Pew Environment Group Applauds Quebec's Boreal Protection Committee

Pew Environment Group Applauds Quebec's Boreal Protection Committee

Mathew Jacobson, manager of the Pew Environment Group's International Boreal Conservation Campaign for Québec, issued the following statement regarding today's announcement from the province's Minister of Sustainable Development, Environment and Parks, Pierre Arcand. The ministry will create the “Groupe de Concertation sur la Conservation au Québec,” an advisory committee that will make recommendations for the protection of Quebec's northern boreal.
 
“Pew strongly supports Quebec's move to engage a range of interests in its plan to protect an area of the boreal roughly equal in size to France. Today's announcement moves last year's pledge out of the realm of promises and closer to reality.

“The protection of at least half of the northern boreal, in conjunction with world-class standards for sustainable development in the remaining areas , would establish Quebec as a global leader for forest conservation.

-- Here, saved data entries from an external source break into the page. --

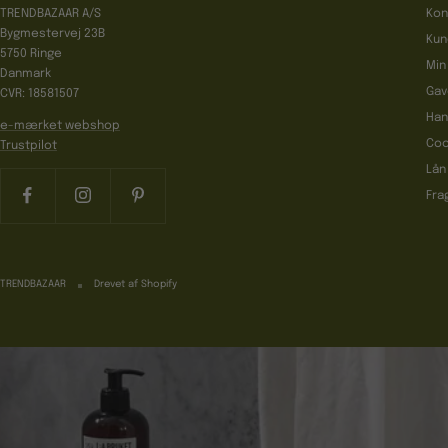
TRENDBAZAAR A/S
Kon
Bygmestervej 23B
Kun
5750 Ringe
Min
Danmark
Gav
CVR: 18581507
Han
e-mærket webshop
Coo
Trustpilot
Lån
Fra
TRENDBAZAAR
Drevet af Shopify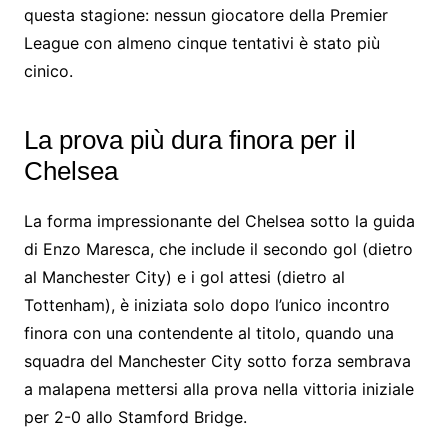
questa stagione: nessun giocatore della Premier
League con almeno cinque tentativi è stato più
cinico.
La prova più dura finora per il
Chelsea
La forma impressionante del Chelsea sotto la guida
di Enzo Maresca, che include il secondo gol (dietro
al Manchester City) e i gol attesi (dietro al
Tottenham), è iniziata solo dopo l’unico incontro
finora con una contendente al titolo, quando una
squadra del Manchester City sotto forza sembrava
a malapena mettersi alla prova nella vittoria iniziale
per 2-0 allo Stamford Bridge.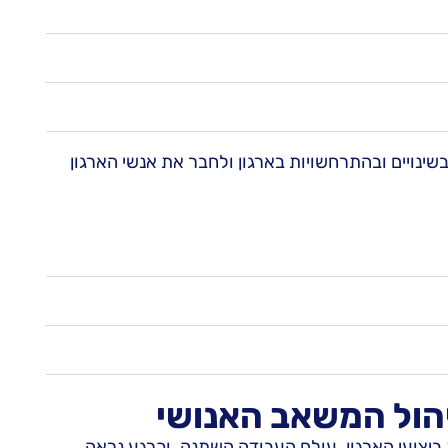
שינויים ובהתרחשויות בארגון ולחבר את אנשי הארגון
ניהול המשאב האנושי
יצועי הארגון. עולם העבודה השתנה, וכרגע נראה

“We applaud Quebec for an ambitious effort to balance conservation with development on a grand scale.”
 
Background: The North American boreal forest, stretching from Newfoundland and Labrador to Alaska, is the world's largest intact forest, surpassing the Amazon Rainforest in size, ecological integrity and carbon storage. It holds 22 percent of the carbon on the earth's land surface. More than 20 percent of the woodlands are located in the province of Quebec. In 2007, 1,500 international scientists recommended that at least half of Canada's boreal forest be protected. In March 2009, Quebec Premier Jean Charest pledged that 50 percent of the land area covered by his ‘Plan Nord' would be protected from industrial development, and that industrial activity in the other portions would be held to sustainable standards.